The economic crisis, which started with the collapse of the U.S. real estate market in 2007, triggered $1.62 trillion of writedowns and credit losses at financial institutions, sending the global economy into its first recession since World War II.
“We’re going to see continued bull flattening in the Treasury market and riskier assets are going to struggle,” said Carl Lantz, an interest-rate strategist in New York at primary dealer Credit Suisse Group AG. This will spark asset re- allocation as “accounts are overweight equities and underweight bonds,” he said.
 
strumento interessante .
ma proprio perche' shorta un total return il timing e' importantissimo ...non e' un po' troppo presto...
scurate.. fatemi capire ... pensate che nei prossimi mesi aumenteranno i tassi ??

Attenzione: ho specificato 1-2 anni come mio orizzonte temporale, non penso che gli sviluppi che ho ipotizzato possano verificarsi nell'arco di qualche mese. E sto entrando a più tranchè proprio perchè penso che l'ETF potrebbe scendere ancora anche se ha già sofferto molto.

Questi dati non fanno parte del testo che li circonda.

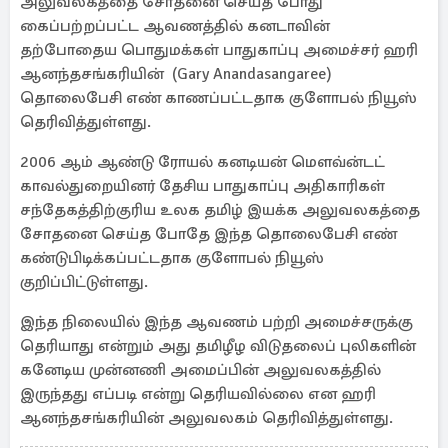
அலுவலகத்தை சோதனை செய்த போது
கைப்பற்றப்பட்ட ஆவணத்தில் கனடாவின்
தற்போதைய பொதுமக்கள் பாதுகாப்பு அமைச்சர் ஹரி
ஆனந்தசங்கரியின் (Gary Anandasangaree)
தொலைபேசி எண் காணப்பட்டதாக குளோபல் நியூஸ்
தெரிவித்துள்ளது.
2006 ஆம் ஆண்டு ரோயல் கனடியன் மௌவ்ன்டட்
காவல்துறையினர் தேசிய பாதுகாப்பு அதிகாரிகள்
சந்தேகத்திற்குரிய உலக தமிழ் இயக்க அலுவலகத்தை
சோதனை செய்த போதே இந்த தொலைபேசி எண்
கண்டுபிடிக்கப்பட்டதாக குளோபல் நியூஸ்
குறிப்பிட்டுள்ளது.
இந்த நிலையில் இந்த ஆவணம் பற்றி அமைச்சருக்கு
தெரியாது என்றும் அது தமிழீழ விடுதலைப் புலிகளின்
கனேடிய முன்னணி அமைப்பின் அலுவலகத்தில்
இருந்தது எப்படி என்று தெரியவில்லை என ஹரி
ஆனந்தசங்கரியின் அலுவலகம் தெரிவித்துள்ளது.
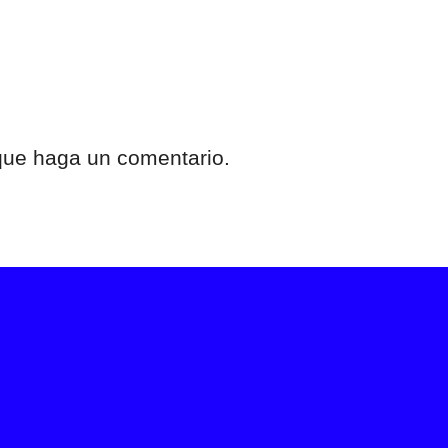
 que haga un comentario.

E comunque mi aspetto che il ralzo dei tassi da parte delle banche centrali sia anticipato dal mercato che comincerà a vendere la parte medio-lunga della curva non appena sentirà odore di pressioni inflazionistiche.

Considerate che è si vero che l'indice che shorta questo ETF è un total return, ma questo è almeno parzialmente compensato che l'ETF viene remunerato da un tasso pari al doppio del tasso EONIA meno i costi di gestione del fondo (0,15%).

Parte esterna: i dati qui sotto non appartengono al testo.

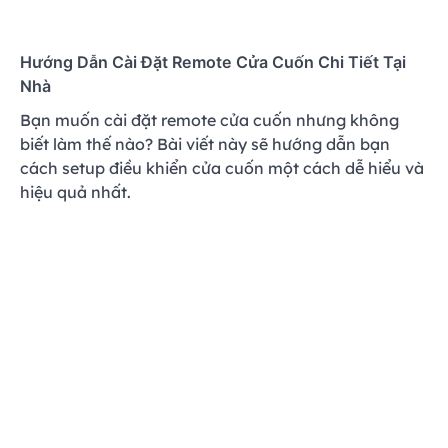
Hướng Dẫn Cài Đặt Remote Cửa Cuốn Chi Tiết Tại
Nhà
Bạn muốn cài đặt remote cửa cuốn nhưng không
biết làm thế nào? Bài viết này sẽ hướng dẫn bạn
cách setup điều khiển cửa cuốn một cách dễ hiểu và
hiệu quả nhất.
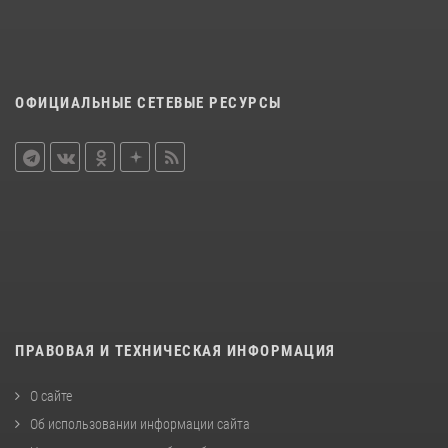
ОФИЦИАЛЬНЫЕ СЕТЕВЫЕ РЕСУРСЫ
ПРАВОВАЯ И ТЕХНИЧЕСКАЯ ИНФОРМАЦИЯ
О сайте
Об использовании информации сайта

Se leggete l'allegato che ho postato prima trovati i dettagli.
 
Attenzione: ho specificato 1-2 anni come mio orizzonte temporale, non penso che gli sviluppi che ho ipotizzato possano verificarsi nell'arco di qualche mese. E sto entrando a più tranchè proprio perchè penso che l'ETF potrebbe scendere ancora anche se ha già sofferto molto.

E comunque mi aspetto che il ralzo dei tassi da parte delle banche centrali sia anticipato dal mercato che comincerà a vendere la parte medio-lunga della curva non appena sentirà odore di pressioni inflazionistiche.

Considerate che è si vero che l'indice che shorta questo ETF è un total return, ma questo è almeno parzialmente compensato che l'ETF viene remunerato da un tasso pari al doppio del tasso EONIA meno i costi di gestione del fondo (0,15%).

Se leggete l'allegato che ho postato prima trovati i dettagli.


bel 3d... strumento che terrò d'occhio insieme ai commenti;)
al momento la vedo buia, tassi ai minimi ma se c'è qualche altro traballamento non esludo che i tds possano salire ancora (prox mesi)
adotto tattica attendista per il momento
grazie Capirex85
 
bel 3d... strumento che terrò d'occhio insieme ai commenti;)
al momento la vedo buia, tassi ai minimi ma se c'è qualche altro traballamento non esludo che i tds possano salire ancora (prox mesi)
adotto tattica attendista per il momento
grazie Capirex85

Grazie a te per i tuoi utilissimi aggiornamenti al monitor oil & gas...:up:

PS: mi attendo anche io possibili riazli per il tds a TF nei prossimi mesi a causa di un potenziale fly to quality ma è sempre difficile anticipare questi movimenti quindi preferisco lavorare sulle grandi tendenze e entrare gradualmente, come faccio per l'azionario.